只是人心都為肉長,她與他血濃如水,她對他各處照顧,關切之至,他怎能忍心為了他心底哪點自私自利就殺她姝兒的性命!
他怎能如此做啊!
鳳瑤嘆息一聲,「終究是皇族之中皆無真正純然的同胞之情,便是征兒,也是走上了這條六親不認的路。」
「鳳瑤打算作何?僅是與征兒將一切攤開來說?」顏墨白低聲問。
鳳瑤深吸一口氣,「除了將一切攤開來說,除了對他數落幾句,我還能怎樣呢?總不能將他趕下皇位,更也不能對他下毒下蠱才是。我只是……想在臨走之前徹底與他說清楚罷了,大旭是他的江山,我身為大旭皇族之人,身為他的親姐,絕不會對他不利。」
顏墨白面露幾許深色,「鳳瑤認為,他當真會信?」
「他信不信是他自己的事,反正我會將話徹底與他說明白,但若他仍是執意要敵對我們,我也無可奈何,只求他能真正走好他的路,日後別後悔便成。
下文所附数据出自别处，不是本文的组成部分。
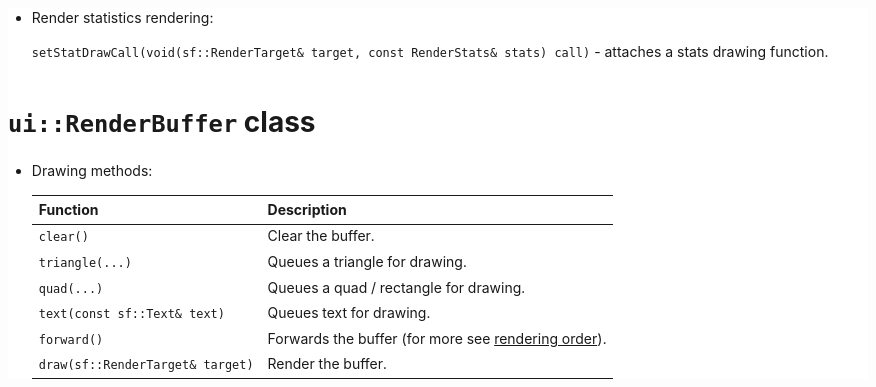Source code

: * Render statistics rendering:

  `setStatDrawCall(void(sf::RenderTarget& target, const RenderStats& stats) call)` - attaches a stats drawing function.

# `ui::RenderBuffer` class

* Drawing methods:

  | Function | Description |
  |-|-|
  | `clear()` | Clear the buffer. |
  | `triangle(...)` | Queues a triangle for drawing. |
  | `quad(...)` | Queues a quad / rectangle for drawing. |
  | `text(const sf::Text& text)` | Queues text for drawing. |
  | `forward()` | Forwards the buffer (for more see [rendering order](#rendering-order)). |
  | `draw(sf::RenderTarget& target)` | Render the buffer. |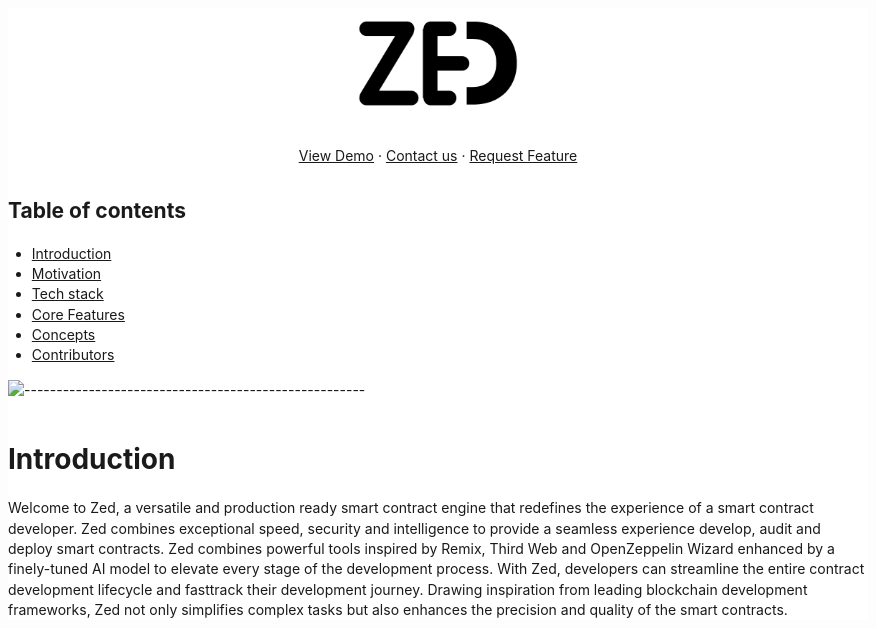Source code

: <p align="center"> 
  <img src="assets/logo_white_bg.png" alt="" width="180px">
</p>
<div align="center">
  <p>
    <a href="https://youtu.be/Cqz5wmv4wsE?si=iiRUjjdcA2aXFtz6">View Demo</a>
    ·
    <a href="mailto:akhileshjyotishi1729@gmail.com">Contact us</a>
    ·
    <a href="https://github.com/AkhileshJyotishi/zed/issues">Request Feature</a>
  </p>
</div>

## Table of contents [](#table-of-contents)

- [Introduction](#introduction)
- [Motivation](#motivation)
- [Tech stack](#tech)
- [Core Features](#core)
- [Concepts](#concepts)
- [Contributors](#contributors)

![-----------------------------------------------------](https://raw.githubusercontent.com/andreasbm/readme/master/assets/lines/rainbow.png)

# Introduction [](#introduction)

Welcome to Zed, a versatile and production ready smart contract engine that redefines the experience of a smart contract developer. Zed combines exceptional speed, security and intelligence to provide a seamless experience develop, audit and deploy smart contracts. Zed combines powerful tools inspired by Remix, Third Web and OpenZeppelin Wizard enhanced by a finely-tuned AI model to elevate every stage of the development process. With Zed, developers can streamline the entire contract development lifecycle and fasttrack their development journey. Drawing inspiration from leading blockchain development frameworks, Zed not only simplifies complex tasks but also enhances the precision and quality of the smart contracts.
」
顏墨白思量片刻,稍稍點了頭。
兩人一直都在殿中休息,鳳瑤再也不敢離開顏姝一步,即便黃昏之際幼帝差人來請,她也不打算真正過去,也未回宮奴的話。
傳話的宮奴一直等不到鳳瑤回話,無奈之下只得恭恭敬敬站在殿外,不敢動作。待得許久後,宮奴腿腳站得都有些發麻時,顏墨白才替鳳瑤出聲道:「長公主今日受了大驚,身子已有不適,不便外出。你去回稟皇上,就說今日長公主就不去他那裡了,倘若他稍稍休息好了,或是有精力了,便親自來長公主這裡探望。」
宮奴怔了一下,只道是自家皇上也還傷著,怎還能讓皇上出殿過來探望呢,且長公主常日裡不是最心疼皇上嗎,怎今日突然就變了?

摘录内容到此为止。